Wednesday, Ross issued a rebuttal position statement in favor of fire sprinklers. Among his points:
Fire sprinkler systems have been installed for over 100 years and there are systems currently protecting properties that are over 100 years old.
Structural damage from fire will always cost more to repair than water damage from sprinklers. Insurance companies state sprinkler system malfunctions are rare. United States Fire Administation statistics show that fire sprinkler systems have a 1 in 16-million chance of having a manufacturer's defect that will cause them to discharge accidentally.
Many major insurance companies offer rate reductions for sprinkler-protected homes. Their data does not comport with allegations that sprinkler systems cause significant damage.
Generally, the maintenance cost for five to 20 years is zero for sprinkler systems located in freeze zones. The maintenance requirement for such systems is to simply open a valve once a year to ensure water availability and flow.
New technology has made fire sprinkler systems more affordable than ever, and residential fire sprinkler systems are being installed at a higher rate every year.
Larger (3,000 square feet or more) commercial and residential structures protected with automatic fire sprinkler systems impose a significantly (reduced) demand on community fire suppression resources ... If fire sprinklers are installed, then additional, more costly fire apparatus may not be needed.
The National Fire Protection Association reports there has never been a multiple fire death from a fire in a building protected by a complete automatic fire sprinkler system.
The two sides offer widely different cost projections should the town continue to require homes of over 3,000 square feet to have sprinkler systems.
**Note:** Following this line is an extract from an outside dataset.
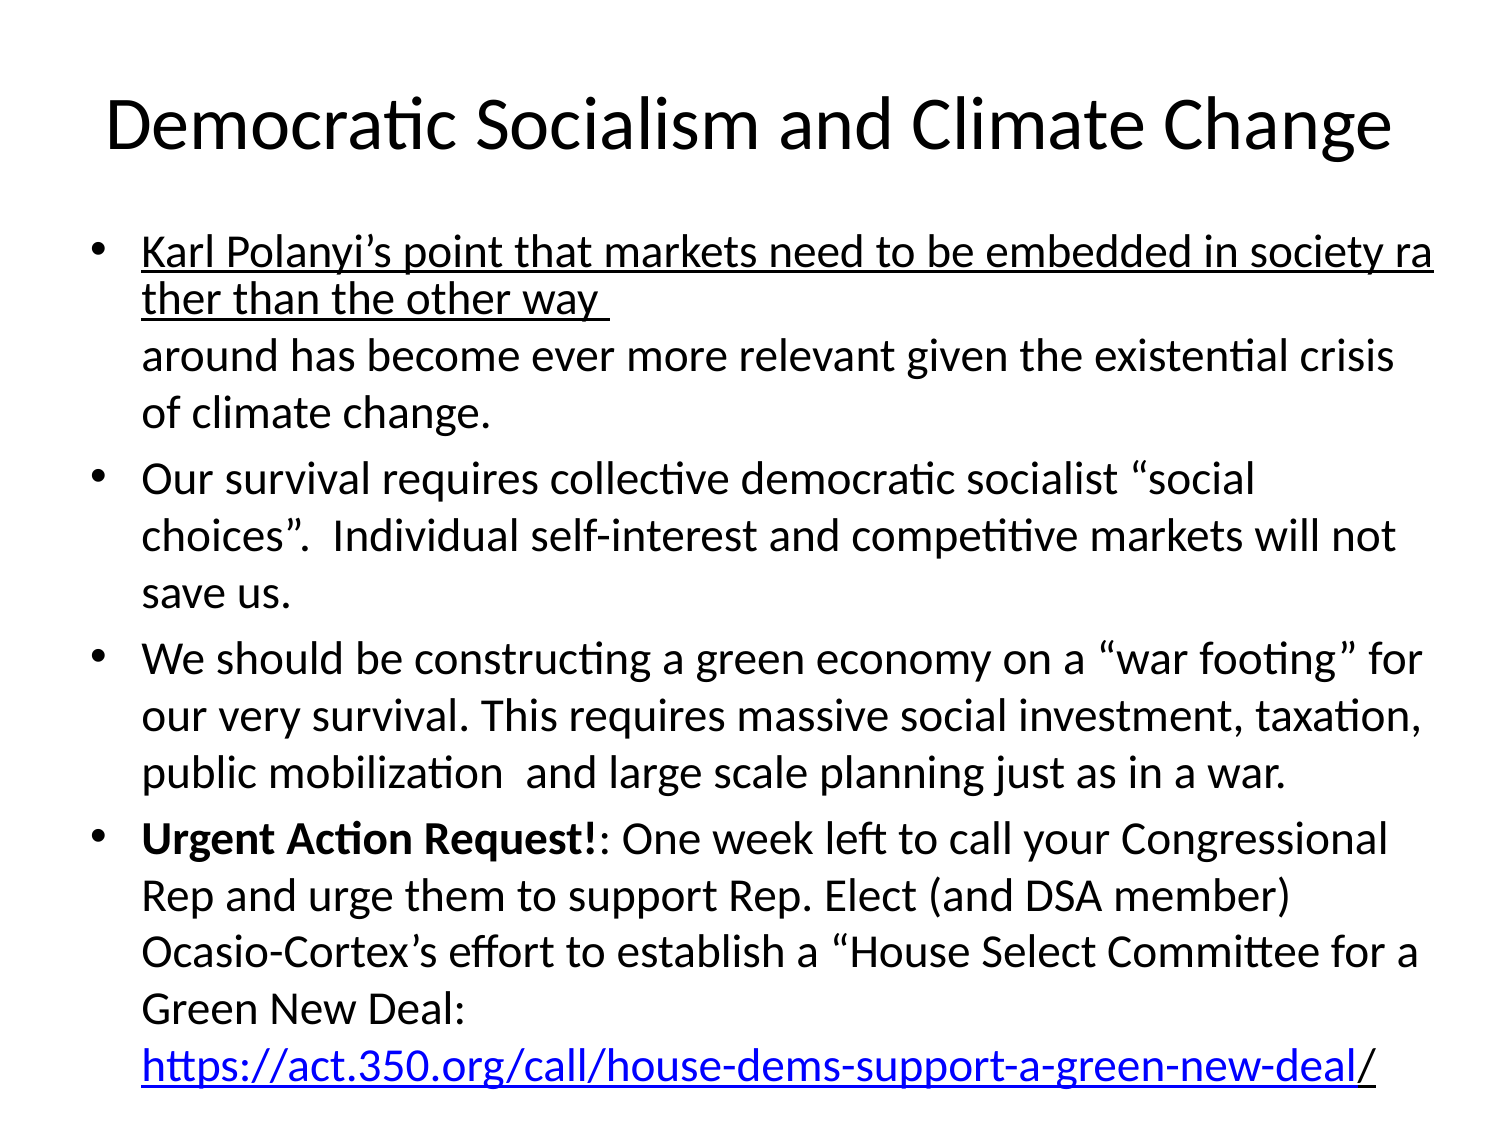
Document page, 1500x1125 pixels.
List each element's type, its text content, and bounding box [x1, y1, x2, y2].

Spragins estimates a cost of $8,000 to design and install a sprinkler system, while Ross claims the cost is $1.25 per square foot or $4,500 per residence.
Spragins projects 100 such homes being built per year for a total cost of $8 million for 10 years. Ross projects 50 homes per year at a 10-year cost of $2.25 million.
While voters sift through the conflicting statements of both sides, Ross says the discrepancies probably won't matter in the end.
"Those changes (that voters are being asked to approve in Proposition 301) are amendments to the 1997 fire code, and we are now working on the 2000 International Fire Code," he said. "They are updated about every three years, and everything will be back on the table again."